Ford v Ferrari started hot off the line and raced to the center of the podium with a $52.4 million launch in first place at home and abroad. James Mangold directed this ambitious, expensive adult picture that lends a candid view into the life of a top-class race car driver and the development of one of the most successful cars in Le Mans racing history, the Ford GT40. Matt Damon stars as Carol Shelby who, before his name became synonymous with Detroit muscle, was working out of a small garage in Venice, California putting oversized American V8s in lightweight British sports cars and calling them Cobras. With sales plummeting, Ford advertising exec Lee Iacocca (John Bernthal) comes up with a wild plan to bring the company back into racing and beat the Ferrari team that had won the previous six editions of the world’s toughest endurance race. Even with all of the resources of the Ford Motor Company at his disposal, and mercurial English driver Ken Miles (Christian Bale) behind the wheel, beating the Italian masters proves to be anything but an easy task.
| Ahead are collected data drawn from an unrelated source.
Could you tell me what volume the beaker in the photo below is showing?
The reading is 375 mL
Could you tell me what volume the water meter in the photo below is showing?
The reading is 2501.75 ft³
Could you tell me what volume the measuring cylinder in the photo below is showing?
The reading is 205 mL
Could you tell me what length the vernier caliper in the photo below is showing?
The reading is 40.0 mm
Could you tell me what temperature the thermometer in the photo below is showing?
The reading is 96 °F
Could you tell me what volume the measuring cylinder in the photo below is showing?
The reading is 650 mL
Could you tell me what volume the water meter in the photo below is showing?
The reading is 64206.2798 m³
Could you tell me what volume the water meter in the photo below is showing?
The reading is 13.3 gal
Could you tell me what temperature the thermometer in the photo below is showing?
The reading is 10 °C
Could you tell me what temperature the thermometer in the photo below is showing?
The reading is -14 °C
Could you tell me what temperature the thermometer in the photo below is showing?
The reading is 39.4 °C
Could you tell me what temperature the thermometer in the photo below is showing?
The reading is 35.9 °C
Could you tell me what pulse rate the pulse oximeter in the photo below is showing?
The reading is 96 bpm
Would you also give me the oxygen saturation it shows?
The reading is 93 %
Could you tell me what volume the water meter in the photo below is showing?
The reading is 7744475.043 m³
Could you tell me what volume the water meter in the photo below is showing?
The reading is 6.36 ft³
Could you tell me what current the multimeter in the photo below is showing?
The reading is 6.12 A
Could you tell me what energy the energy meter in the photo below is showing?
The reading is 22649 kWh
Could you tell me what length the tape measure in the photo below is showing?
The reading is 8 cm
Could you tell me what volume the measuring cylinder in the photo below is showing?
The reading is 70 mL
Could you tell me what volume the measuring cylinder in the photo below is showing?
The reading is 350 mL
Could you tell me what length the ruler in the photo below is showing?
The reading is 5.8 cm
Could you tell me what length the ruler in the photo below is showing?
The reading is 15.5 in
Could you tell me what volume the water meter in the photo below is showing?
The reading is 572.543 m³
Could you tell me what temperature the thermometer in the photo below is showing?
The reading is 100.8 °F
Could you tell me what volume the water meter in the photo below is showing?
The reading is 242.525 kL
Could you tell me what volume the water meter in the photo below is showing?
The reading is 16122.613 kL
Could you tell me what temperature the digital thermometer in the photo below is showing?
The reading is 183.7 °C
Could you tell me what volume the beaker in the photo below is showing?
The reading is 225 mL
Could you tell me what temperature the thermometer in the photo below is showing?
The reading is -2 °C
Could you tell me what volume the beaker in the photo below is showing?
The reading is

Ford v Ferrari made $31 million in the US coming in first by a wide margin. Overseas it managed $21.4 million and held the top spot. Highlights came from Russia with $3.2 million, the UK at $2.3 million, and France, where the movie’s climactic action takes place, was its third-biggest territory with $2.3 million. Fox had this movie in the works throughout its merger process with Disney and spent close to $100 million on production alone. With the studio in need of a win after faltering on major post-merger releases like Dark Phoenix and Alita: Battle Angel earlier this year the GT40, (arguably the film’s strongest supporting actor,) delivered once again. Ford v Ferrari received favorable reviews from critics and earned a rare A+ from Cinemascore’s audience polling service. That grade almost guarantees that it will have long legs and prove to be a hit despite its high upfront cost.
Sony meanwhile had a hard time getting off the ground with their reboot of Charlie’s Angels. It came in at $8.6 million in third place on the domestic chart and finished second overseas with $19.3 million from 26 territories. Elizabeth Banks directed and stars in this edition of Angels along with Kristen Stewart and Naomi Scott. It had a tough Chinese opening of just $7.7 million but did well in Indonesia with $2.9 million. Other top foreign plays are Australia and Russia at $1.3 million and $1 million. Angels cost significantly less than the two $100 million-plus budgeted Cameron Diaz and Drew Barrymore blockbusters that revitalized the franchise in the early 2000s, but at around $50 million and with reviews tending negative, Sony has already decided to cut significantly its marketing and promotional costs.
Also opening in the US, Warner Bros.’ The Good Liar with Helen Mirren and Ian McKellen started with a modest $5.6 million against a $10 million budget and finished in 7th place. It picked up another $1.5 million overseas and sits at $9.5 million worldwide after foreign plays last frame.
On the foreign scene, Gaumont’s Roman Polanski helmed The Dreyfus Affair, about the infamous belle époque anti-Semitic witch hunt against a French-Jewish artillery officer accused of spying for the German Empire, opened to $2.5 million in its home market. Chilling Korean psychological thriller Parasite meanwhile reached $14.5 million and became the best-selling foreign film of 2019 in the US. It sits at $119.5 million worldwide.